Do you want to discover how to increase your odds of success when it comes to using a mortgage rate lock, rate locks or locking in your mortgage rate? This article will give you the wisest advice you will never receive anywhere else. Locking in a mortgage rate requires both luck and skill. Before you make a decision of using it or not, this article will disclose to your various circumstances when you should and shouldn't use mortgage rate locks.
Should You Always Lock Your Mortgage Rate?
First things first, a mortgage rate lock is essentially a written agreement between you and your lender (not necessarily your broker) that allows you to maintain a specific interest rate over a given number of days despite the rising/falling interest rates. If you do not lock your mortgage rate, your interest rate could rise or fall by the time the loan paperwork- processing is completed. This means that your debt to income ratio could either decrease if interest rates fall or increase beyond your ability to qualify for that dream home if interest rates rise before your loan is processed.

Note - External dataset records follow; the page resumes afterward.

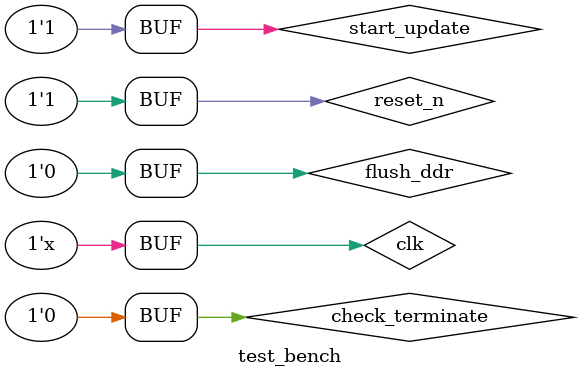
<source format=v>
`timescale 1ns/1ps

`define TEST2
module test_bench;

function integer log2;
      input integer number;
      begin
         log2=0;
         while(2**log2<number) begin
            log2=log2+1;
         end
      end
endfunction // log2

wire [255:0] user_buffer_data;
wire user_data_available;
wire user_read_buffer;
reg start_update;
reg clk, reset_n;
reg flush_ddr;
wire [31:0] accum_value;
wire wr_done;
reg check_terminate;
initial
#0 clk = 1'b0;

initial begin
#0 reset_n = 1'b0;
#0 check_terminate = 1'b0;
#0  start_update = 1'b0;
#0  flush_ddr = 1'b0;
#20 reset_n = 1'b1;
#80 start_update = 1'b1;
//#100000 start_update = 1'b0;
//#100 check_terminate = 1'b1; 
//#20 check_terminate = 1'b0;
//#1000000 check_terminate = 1'b1; 
//#20 check_terminate = 1'b0;
//#1000000 check_terminate = 1'b1; 
//#20 check_terminate = 1'b0;

//#100000 start_update = 1'b0;



//#120 flush_ddr = 1'b1;
//#140 flush_ddr = 1'b0;

//#18000 flush_ddr = 1'b1;
//#20 flush_ddr = 1'b0;
//#18000 flush_ddr = 1'b1;
//#20 flush_ddr = 1'b0;
end

always
#10 clk = ~clk;

/*
test test (
                .compute_system_0_pause_update_export (1'b0),                  //                  compute_system_0_pause_update.export
                .compute_system_0_netfpga_out_rdy_export (1'b1),               //               compute_system_0_netfpga_out_rdy.export
                .compute_system_0_user_data_available(user_data_available),                  //                          compute_system_0_user.data_available
                .compute_system_0_user_read_buffer(user_read_buffer),                     //                                               .read_buffer
                .compute_system_0_user_buffer_data(user_buffer_data),                     //                                               .buffer_data
                .reset_reset_n(reset_n),                                         //                                          reset.reset_n
                .clk_clk(clk),                                               //                                            clk.clk
                .master_template_0_user_read_buffer(user_read_buffer),                    //                         master_template_0_user.read_buffer
                .master_template_0_user_buffer_output_data(user_buffer_data),             //                                               .buffer_output_data
                .master_template_0_user_data_available(user_data_available),                 //                                               .data_available
                .compute_system_0_start_update_export(start),                  //                  compute_system_0_start_update.export
                .compute_system_0_accumulator_local_waitrequest_export(1'b0)  // compute_system_0_accumulator_local_waitrequest.export
        );
		  */
		  
DE4_SOPC de4_sopc(
		.reset_n (reset_n),                                       //                   ext_clk_clk_in_reset.reset_n
		//.dram_read_dram_flush_export (flush_ddr),             //             compute_system_0_flush_ddr.export
		//.compute_system_0_iteration_accum_value_export (accum_value), // compute_system_0_iteration_accum_value.export
		//.compute_system_0_netfpga_if_wr_done (wr_done),           //            compute_system_0_netfpga_if.wr_done
		//.compute_system_0_netfpga_if_worker_id (),         //                                       .worker_id
		//.compute_system_0_netfpga_if_data (),              //                                       .data
		//.compute_system_0_netfpga_if_wr(),                //                                       .wr
		//.compute_system_0_netfpga_if_rdy (1'b1),               //                                       .rdy
		.ext_clk_clk_in_clk (clk),                            //                         ext_clk_clk_in.clk
		.compute_system_0_start_update_export(start_update)           //          compute_system_0_start_update.export
		//.ethernet_port_interface_0_check_terminate_export(check_terminate)
	);		  
		  







endmodule

</source>
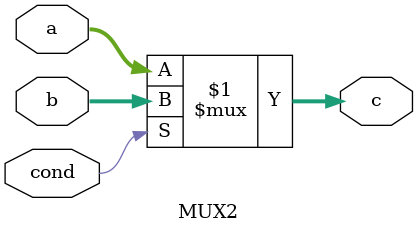
<source format=sv>
/* 
 * Multiplexer gate
 * 2 inputs 
 * one output
 * one control signal
 * 
 */
module MUX2 #(parameter WIDTH = 32)
				 (input logic [WIDTH-1:0] a, b,
				  input logic cond,
				 output logic [WIDTH-1:0] c);
				 
assign c = cond ? b : a;

endmodule 
</source>
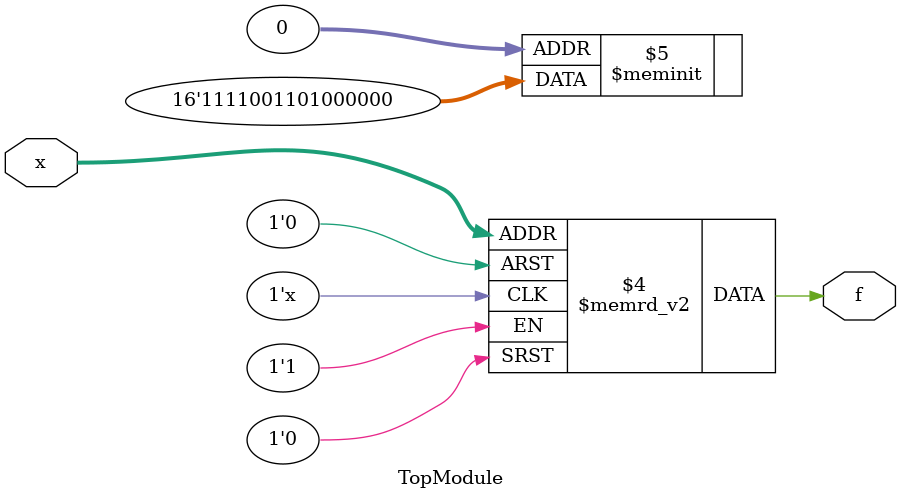
<source format=sv>
module TopModule(
    input logic [3:0] x,
    output logic f
);

    always @(*) begin
        case (x)
            4'b0000: f = 1'b0; // Choosing 0 for don't-care
            4'b0001: f = 1'b0;
            4'b0010: f = 1'b0; // Choosing 0 for don't-care
            4'b0011: f = 1'b0; // Choosing 0 for don't-care
            4'b0100: f = 1'b0;
            4'b0101: f = 1'b0; // Choosing 0 for don't-care
            4'b0110: f = 1'b1;
            4'b0111: f = 1'b0;
            4'b1100: f = 1'b1;
            4'b1101: f = 1'b1;
            4'b1110: f = 1'b1; // Choosing 1 for don't-care
            4'b1111: f = 1'b1; // Choosing 1 for don't-care
            4'b1000: f = 1'b1;
            4'b1001: f = 1'b1;
            4'b1010: f = 1'b0;
            4'b1011: f = 1'b0; // Choosing 0 for don't-care
            default: f = 1'b0; // Default case
        endcase
    end

endmodule
</source>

The decision to lock your mortgage rate or not depends on your smarts. If you expect interest rates to fall, then do not lock. If you believe interest rates will rise, it would be wise to lock in the deal. Additionally, you could wait for interest rates to fall before applying for the loan. However, waiting might expose you to the risk of losing your dream home if the seller has other offers from competing buyers who are ready to close the deal in a short duration of time or if you aren't pre-approved. If interest rates are at record lows, it goes without saying that you should lock your mortgage rate because the probability of it rising is pretty high.
Advantages of Mortgage Rate Lock
It Eliminates Guesswork - a mortgage rate lock takes the guesswork out of your mortgage payment plan because it enables you to determine the exact monthly payments required from you. With mortgage rate-lock, you can tell exactly how much your monthly payments will be without fumbling. This assists you to determine the amount you can afford towards your dream home without over-stretching your financial needs.

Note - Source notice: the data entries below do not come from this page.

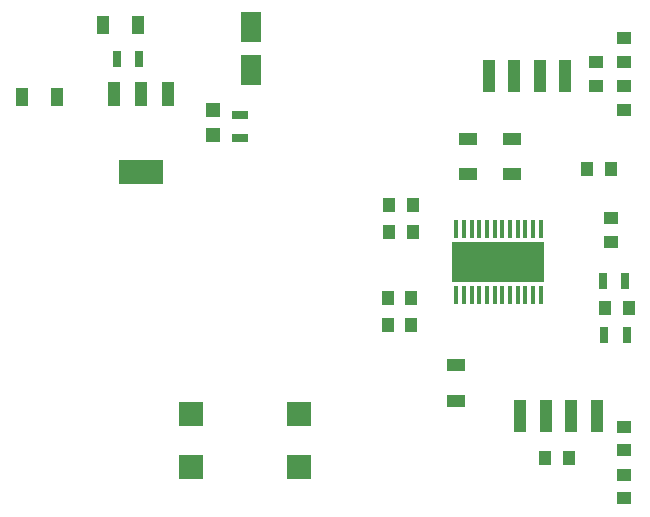
<source format=gbr>
G04 #@! TF.FileFunction,Paste,Top*
%FSLAX46Y46*%
G04 Gerber Fmt 4.6, Leading zero omitted, Abs format (unit mm)*
G04 Created by KiCad (PCBNEW 4.0.0-2.201512072331+6194~38~ubuntu14.04.1-stable) date Tue 05 Jul 2016 05:48:41 PM CEST*
%MOMM*%
G01*
G04 APERTURE LIST*
%ADD10C,0.100000*%
%ADD11R,1.050800X1.650800*%
%ADD12R,1.300800X1.050800*%
%ADD13R,1.650800X1.050800*%
%ADD14R,1.651000X2.651760*%
%ADD15R,1.050800X1.300800*%
%ADD16R,1.041400X2.743200*%
%ADD17R,0.750800X1.350800*%
%ADD18R,2.159000X2.159000*%
%ADD19R,3.708400X2.082800*%
%ADD20R,1.066800X2.082800*%
%ADD21R,1.350800X0.750800*%
%ADD22R,1.249680X1.249680*%
%ADD23R,0.300800X1.600800*%
%ADD24R,7.850800X3.450800*%
G04 APERTURE END LIST*
D10*
D11*
X104926000Y-90678000D03*
X107926000Y-90678000D03*
X111784000Y-84582000D03*
X114784000Y-84582000D03*
D12*
X153543000Y-89773000D03*
X153543000Y-87773000D03*
X155956000Y-85741000D03*
X155956000Y-87741000D03*
D13*
X142748000Y-94258000D03*
X142748000Y-97258000D03*
D14*
X124333000Y-88414860D03*
X124333000Y-84813140D03*
D13*
X141732000Y-116435000D03*
X141732000Y-113435000D03*
X146431000Y-94258000D03*
X146431000Y-97258000D03*
D12*
X155956000Y-91805000D03*
X155956000Y-89805000D03*
D15*
X151241000Y-121285000D03*
X149241000Y-121285000D03*
D12*
X155956000Y-122698000D03*
X155956000Y-124698000D03*
D15*
X138033000Y-99822000D03*
X136033000Y-99822000D03*
X138033000Y-102108000D03*
X136033000Y-102108000D03*
X137906000Y-109982000D03*
X135906000Y-109982000D03*
X137906000Y-107696000D03*
X135906000Y-107696000D03*
D12*
X155956000Y-120634000D03*
X155956000Y-118634000D03*
D15*
X154321000Y-108585000D03*
X156321000Y-108585000D03*
D12*
X154813000Y-100981000D03*
X154813000Y-102981000D03*
D15*
X154797000Y-96774000D03*
X152797000Y-96774000D03*
D16*
X144449800Y-88900000D03*
X146634200Y-88900000D03*
X150952200Y-88900000D03*
X148767800Y-88900000D03*
X147116800Y-117729000D03*
X149301200Y-117729000D03*
X153619200Y-117729000D03*
X151434800Y-117729000D03*
D17*
X114869000Y-87503000D03*
X112969000Y-87503000D03*
X156144000Y-110871000D03*
X154244000Y-110871000D03*
X154117000Y-106299000D03*
X156017000Y-106299000D03*
D18*
X128384300Y-122008900D03*
X119265700Y-122008900D03*
X128384300Y-117513100D03*
X119265700Y-117513100D03*
D19*
X115062000Y-97028000D03*
D20*
X115062000Y-90424000D03*
X112776000Y-90424000D03*
X117348000Y-90424000D03*
D21*
X123444000Y-94168000D03*
X123444000Y-92268000D03*
D22*
X121158000Y-91787980D03*
X121158000Y-93886020D03*
D23*
X141713000Y-107448000D03*
X142363000Y-107448000D03*
X143013000Y-107448000D03*
X143663000Y-107448000D03*
X144313000Y-107448000D03*
X144963000Y-107448000D03*
X145613000Y-107448000D03*
X146263000Y-107448000D03*
X146913000Y-107448000D03*
X147563000Y-107448000D03*
X148213000Y-107448000D03*
X148863000Y-107448000D03*
X148863000Y-101848000D03*
X148213000Y-101848000D03*
X147563000Y-101848000D03*
X146913000Y-101848000D03*
X146263000Y-101848000D03*
X145613000Y-101848000D03*
X144963000Y-101848000D03*
X144313000Y-101848000D03*
X143663000Y-101848000D03*
X143013000Y-101848000D03*
X142363000Y-101848000D03*
X141713000Y-101848000D03*
D24*
X145288000Y-104648000D03*
M02*

</source>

Cost Effective - current increases in interest rates can deny you that dream home. In May 2016, the rate for a 30 year fixed mortgage was 3.76 percent up from 3.31 percent in 2012. In a situation like this, mortgage rate locking will give you peace of mind from the increased interest rate.

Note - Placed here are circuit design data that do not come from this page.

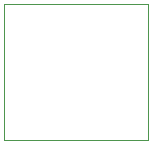
<source format=gbr>
%TF.GenerationSoftware,KiCad,Pcbnew,7.0.10*%
%TF.CreationDate,2024-04-20T21:53:22+01:00*%
%TF.ProjectId,Nano_switch_circuitry,4e616e6f-5f73-4776-9974-63685f636972,rev?*%
%TF.SameCoordinates,Original*%
%TF.FileFunction,Profile,NP*%
%FSLAX46Y46*%
G04 Gerber Fmt 4.6, Leading zero omitted, Abs format (unit mm)*
G04 Created by KiCad (PCBNEW 7.0.10) date 2024-04-20 21:53:22*
%MOMM*%
%LPD*%
G01*
G04 APERTURE LIST*
%TA.AperFunction,Profile*%
%ADD10C,0.100000*%
%TD*%
G04 APERTURE END LIST*
D10*
X118900000Y-107500000D02*
X131100000Y-107500000D01*
X131100000Y-119000000D01*
X118900000Y-119000000D01*
X118900000Y-107500000D01*
M02*

</source>
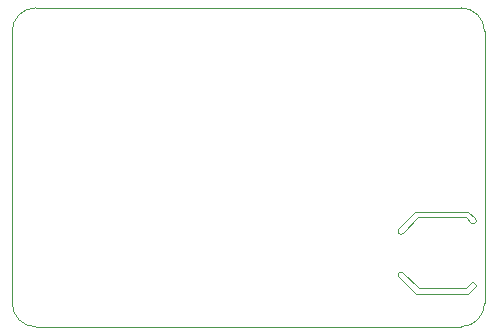
<source format=gbr>
G04 #@! TF.GenerationSoftware,KiCad,Pcbnew,8.0.2*
G04 #@! TF.CreationDate,2024-05-05T20:12:28+02:00*
G04 #@! TF.ProjectId,sensor_board_voc_temp,73656e73-6f72-45f6-926f-6172645f766f,A*
G04 #@! TF.SameCoordinates,Original*
G04 #@! TF.FileFunction,Profile,NP*
%FSLAX46Y46*%
G04 Gerber Fmt 4.6, Leading zero omitted, Abs format (unit mm)*
G04 Created by KiCad (PCBNEW 8.0.2) date 2024-05-05 20:12:28*
%MOMM*%
%LPD*%
G01*
G04 APERTURE LIST*
G04 #@! TA.AperFunction,Profile*
%ADD10C,0.050000*%
G04 #@! TD*
G04 APERTURE END LIST*
D10*
X68000000Y-30000000D02*
G75*
G02*
X70000000Y-32000000I0J-2000000D01*
G01*
X63038892Y-52392133D02*
X64407855Y-53754626D01*
X68401727Y-53750111D01*
X68823223Y-53323223D01*
X68861108Y-53292132D01*
X68951228Y-53254803D01*
X69048772Y-53254803D01*
X69138892Y-53292132D01*
X69207868Y-53361108D01*
X69245197Y-53451228D01*
X69245197Y-53548772D01*
X69207868Y-53638892D01*
X68676777Y-54176777D01*
X68638897Y-54207862D01*
X68638893Y-54207867D01*
X68548773Y-54245196D01*
X64300000Y-54250000D01*
X64251227Y-54245196D01*
X64161107Y-54207867D01*
X64160896Y-54207656D01*
X62723223Y-52776777D01*
X62692133Y-52738892D01*
X62654804Y-52648772D01*
X62654804Y-52551228D01*
X62692133Y-52461108D01*
X62761108Y-52392133D01*
X62851228Y-52354804D01*
X62948772Y-52354804D01*
X63038892Y-52392133D01*
X70000000Y-55000000D02*
G75*
G02*
X68000000Y-57000000I-2000000J0D01*
G01*
X68548773Y-47254804D02*
X68638893Y-47292133D01*
X68638971Y-47292211D01*
X69176777Y-47823223D01*
X69207868Y-47861108D01*
X69245197Y-47951228D01*
X69245197Y-48048772D01*
X69207868Y-48138892D01*
X69138892Y-48207868D01*
X69048772Y-48245197D01*
X68951228Y-48245197D01*
X68861108Y-48207868D01*
X68392695Y-47745372D01*
X64397393Y-47749889D01*
X63076777Y-49076777D01*
X63038892Y-49107867D01*
X62948772Y-49145196D01*
X62851228Y-49145196D01*
X62761108Y-49107867D01*
X62692133Y-49038892D01*
X62654804Y-48948772D01*
X62654804Y-48851228D01*
X62692133Y-48761108D01*
X64123223Y-47323223D01*
X64161102Y-47292137D01*
X64161107Y-47292133D01*
X64251227Y-47254804D01*
X68500000Y-47250000D01*
X68548773Y-47254804D01*
X30000000Y-32000000D02*
G75*
G02*
X32000000Y-30000000I2000000J0D01*
G01*
X30000000Y-55000000D02*
X30000000Y-32000000D01*
X70000000Y-32000000D02*
X70000000Y-55000000D01*
X32000000Y-57000000D02*
G75*
G02*
X30000000Y-55000000I0J2000000D01*
G01*
X32000000Y-30000000D02*
X68000000Y-30000000D01*
X68000000Y-57000000D02*
X32000000Y-57000000D01*
M02*

</source>
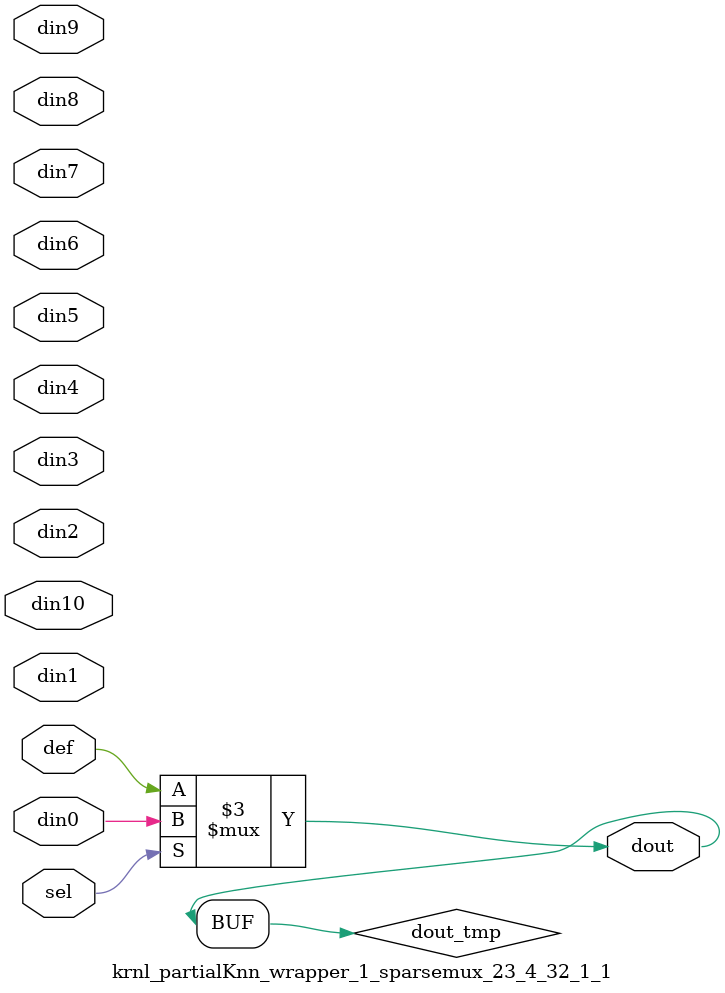
<source format=v>
`timescale 1 ns / 1 ps
module krnl_partialKnn_wrapper_1_sparsemux_23_4_32_1_1 (din0,din1,din2,din3,din4,din5,din6,din7,din8,din9,din10,def,sel,dout);
parameter din0_WIDTH = 1;
parameter din1_WIDTH = 1;
parameter din2_WIDTH = 1;
parameter din3_WIDTH = 1;
parameter din4_WIDTH = 1;
parameter din5_WIDTH = 1;
parameter din6_WIDTH = 1;
parameter din7_WIDTH = 1;
parameter din8_WIDTH = 1;
parameter din9_WIDTH = 1;
parameter din10_WIDTH = 1;
parameter def_WIDTH = 1;
parameter sel_WIDTH = 1;
parameter dout_WIDTH = 1;
parameter [sel_WIDTH-1:0] CASE0 = 1;
parameter [sel_WIDTH-1:0] CASE1 = 1;
parameter [sel_WIDTH-1:0] CASE2 = 1;
parameter [sel_WIDTH-1:0] CASE3 = 1;
parameter [sel_WIDTH-1:0] CASE4 = 1;
parameter [sel_WIDTH-1:0] CASE5 = 1;
parameter [sel_WIDTH-1:0] CASE6 = 1;
parameter [sel_WIDTH-1:0] CASE7 = 1;
parameter [sel_WIDTH-1:0] CASE8 = 1;
parameter [sel_WIDTH-1:0] CASE9 = 1;
parameter [sel_WIDTH-1:0] CASE10 = 1;
parameter ID = 1;
parameter NUM_STAGE = 1;
input [din0_WIDTH-1:0] din0;
input [din1_WIDTH-1:0] din1;
input [din2_WIDTH-1:0] din2;
input [din3_WIDTH-1:0] din3;
input [din4_WIDTH-1:0] din4;
input [din5_WIDTH-1:0] din5;
input [din6_WIDTH-1:0] din6;
input [din7_WIDTH-1:0] din7;
input [din8_WIDTH-1:0] din8;
input [din9_WIDTH-1:0] din9;
input [din10_WIDTH-1:0] din10;
input [def_WIDTH-1:0] def;
input [sel_WIDTH-1:0] sel;
output [dout_WIDTH-1:0] dout;
reg [dout_WIDTH-1:0] dout_tmp;
always @ (*) begin
case (sel)
    
    CASE0 : dout_tmp = din0;
    
    CASE1 : dout_tmp = din1;
    
    CASE2 : dout_tmp = din2;
    
    CASE3 : dout_tmp = din3;
    
    CASE4 : dout_tmp = din4;
    
    CASE5 : dout_tmp = din5;
    
    CASE6 : dout_tmp = din6;
    
    CASE7 : dout_tmp = din7;
    
    CASE8 : dout_tmp = din8;
    
    CASE9 : dout_tmp = din9;
    
    CASE10 : dout_tmp = din10;
    
    default : dout_tmp = def;
endcase
end
assign dout = dout_tmp;
endmodule
</source>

The Disadvantage of Mortgage Rate Locks
Expiring Rate Lock Period: A mortgage rate lock comes with an expiry date. The shorter the lock duration, the riskier the gamble because the loan processing period might take longer than your selected lock period. A lock duration of 45 days is highly recommended because this is approximately the required time to complete loan processing from the moment you apply.
Nevertheless, it doesn't mean that you have lost everything if your lock duration expires before your mortgage loan is approved. A borrower is entitled to get an extension to re-lock a loan for a given period. The extension will be reflected by a slight increase in the interest rate.
Mortgage rate locks do not come for free! When you lock your mortgage loan, you must select a rate-lock-period. This period can vary from one week to three months or even longer. The most common lock period is between 15 to 45 days.
The longer the period of mortgage rate lock, the higher the cost concerning basis points. You may not be charged an upfront lock-fee, but you will incur a high-interest rate. For instance, the difference between a 60-day lock and a 15-day lock is as much as 0.5 percent ( 50 basis-points).
Interest Rates Might Fall - if interest rates fall, you lose. However, you can use the "float-down option" to reduce your locked in rates when interest rates fall. This gives you an opportunity to lower your rates if the mortgage loan rates happen to decrease significantly after locking your loan-interest-rate.
A charge might accompany this endeavor, but not always. You might as well try to re-negotiate your mortgage rate with your lender to see what ensues. Some lenders might agree to new terms to maintain a healthy relationship with you.
Overall, if you lock your mortgage rate, and if the rates go up, you win. On the other hand, if you lock in your mortgage rate and the rates go down, you lose. You can back out of the deal, but the lender might charge you a contract termination fee. Ensure you are informed about the rewards and risks of mortgage rate lock before rolling the dice and hoping for the best.